Sonra kıyamete uyanıyoruz. Ben ranzanın üzerinde öyle bir atlıyorum ki çizik olmasın diye gözünün içine baktığım playstation'u tuz buz ediyorum can havliyle.
Güzelyalı kumsalı insan kaynıyor...yıldızlar o kadar yakın ki, elimi uzatsam tutacak gibiyim...
Üniversitede öğrenciydim ve o yıl havalar çok sıcak geçiyordu. Bir kaç gün önce tam güneş tutulmasına şahit olmuştuk. Çevremde hep böyle durumlarda bir felaket olacağı söylentisi dolaşıyordu. 17 ağustos sabahı uyandığımızda deprem haberini duyduk. içimiz cayır cayır yandı. Depremden çok uzak bir coğrafyada yaşamamıza rağmen tanıdıklardan ölenler olduğunu duyduk. Sesimi duyan var mı haykırışı hala kulaklarımda. Veli göçer ismi ise kıyamete kadar lanetle anılacak isimler arasına girdi.
Allah bir daha o günleri yaşatmasın. o günleri dün gibi hatırlayan ben ve benim gibi olan bir çok insan için acı ve hüzünden başka bir şey kalmamıştır geriye. meydana gelebilecek olası bir daha ki depremde can ve mal kaybını düşünmek bile ürkütücü.ve ayrıca, Bir şehir düşünün 16 senedir en ufak bir önlem bile almamış Allah'a emanet yaşıyor 20 milyona yakın insan.

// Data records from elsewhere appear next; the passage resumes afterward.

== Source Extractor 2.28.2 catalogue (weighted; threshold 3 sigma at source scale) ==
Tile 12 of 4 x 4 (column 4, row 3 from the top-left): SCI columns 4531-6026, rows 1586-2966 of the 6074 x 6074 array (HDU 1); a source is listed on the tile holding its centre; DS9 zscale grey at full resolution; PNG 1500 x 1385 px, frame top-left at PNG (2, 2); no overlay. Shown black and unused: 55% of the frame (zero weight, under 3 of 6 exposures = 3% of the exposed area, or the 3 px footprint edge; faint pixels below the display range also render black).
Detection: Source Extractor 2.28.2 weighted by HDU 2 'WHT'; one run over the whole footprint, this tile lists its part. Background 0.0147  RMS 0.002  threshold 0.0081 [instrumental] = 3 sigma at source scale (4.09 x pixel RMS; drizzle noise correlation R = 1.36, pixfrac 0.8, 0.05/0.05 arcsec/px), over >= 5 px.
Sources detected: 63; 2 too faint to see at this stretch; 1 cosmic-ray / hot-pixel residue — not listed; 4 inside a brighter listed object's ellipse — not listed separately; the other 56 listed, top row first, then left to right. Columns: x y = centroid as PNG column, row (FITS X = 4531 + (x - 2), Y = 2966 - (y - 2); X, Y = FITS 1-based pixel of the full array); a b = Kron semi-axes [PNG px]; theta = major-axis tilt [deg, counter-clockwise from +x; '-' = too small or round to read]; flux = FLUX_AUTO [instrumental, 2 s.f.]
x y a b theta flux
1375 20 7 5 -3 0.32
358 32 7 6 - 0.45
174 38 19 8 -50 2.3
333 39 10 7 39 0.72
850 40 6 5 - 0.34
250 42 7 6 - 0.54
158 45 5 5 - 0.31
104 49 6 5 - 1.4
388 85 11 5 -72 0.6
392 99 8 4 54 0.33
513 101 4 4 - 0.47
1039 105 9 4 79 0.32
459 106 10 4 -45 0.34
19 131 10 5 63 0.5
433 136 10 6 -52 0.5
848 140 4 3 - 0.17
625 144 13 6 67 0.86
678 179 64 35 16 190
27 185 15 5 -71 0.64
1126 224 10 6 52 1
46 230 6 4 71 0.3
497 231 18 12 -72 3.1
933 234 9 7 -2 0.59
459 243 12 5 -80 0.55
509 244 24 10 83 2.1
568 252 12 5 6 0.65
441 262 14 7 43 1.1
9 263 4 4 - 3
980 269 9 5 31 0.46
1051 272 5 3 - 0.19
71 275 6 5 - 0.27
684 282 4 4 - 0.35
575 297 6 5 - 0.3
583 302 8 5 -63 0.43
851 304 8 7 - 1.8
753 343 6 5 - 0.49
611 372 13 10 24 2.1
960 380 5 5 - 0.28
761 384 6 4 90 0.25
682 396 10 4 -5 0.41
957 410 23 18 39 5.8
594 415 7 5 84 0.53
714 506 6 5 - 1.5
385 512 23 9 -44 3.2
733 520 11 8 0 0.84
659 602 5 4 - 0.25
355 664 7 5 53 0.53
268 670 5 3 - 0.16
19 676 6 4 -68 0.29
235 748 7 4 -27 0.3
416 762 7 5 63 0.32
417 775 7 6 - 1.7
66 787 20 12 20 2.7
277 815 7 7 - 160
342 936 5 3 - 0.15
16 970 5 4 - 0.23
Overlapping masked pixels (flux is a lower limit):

bu gece 16. yılını dolduracak olan depremdir. allah bi daha o günleri yaşatmasın, 13 yaşındaydım ve de hayatımda yaşadığım ilk depremdi. kıyamet kopuyor falan sandım hey gidi günler hey ne çabuk geçmiş 16 sene.
1939 Erzincan, 1967 Adapazarı depremi gibi facialara yol açan lanet Kuzey Anadolu Fay Hattı'nın bir başka güç gösterisi olan deprem.
1939'da da mı ABD vardı? 1967'de de mi? Binlerce yıldır bu fay hattında ölü sayısı çok yüksek yüzlerce deprem oldu. Bitmek bilmeyen 1509 istanbul Depremi de bunların arasındadır. Bunu da o zaman olmayan ABDliler zamanda geriye gidip mi başardılar?
Şu saçma sapan, her şeyin altında ABD'nin, israil'in parmağı vardır tarzındaki aptalca paranoyalarınızdan vazgeçin artık, işin kolayına kaçmayın. Gerçeklerle yüzleşin. bu depremin sebebi neymiş, neden olmuş, tedbir için neler gerekli öğrenin. Hem de bi tanesi daha burnumuzun dibindeyken.
ister inanın ister inanmayın ama gerçekten amerika'nın parmağının olduğu depremdir. allah'ın işi, zaten olacağı vardı, doğal afet falan demeyin gidin araştırın.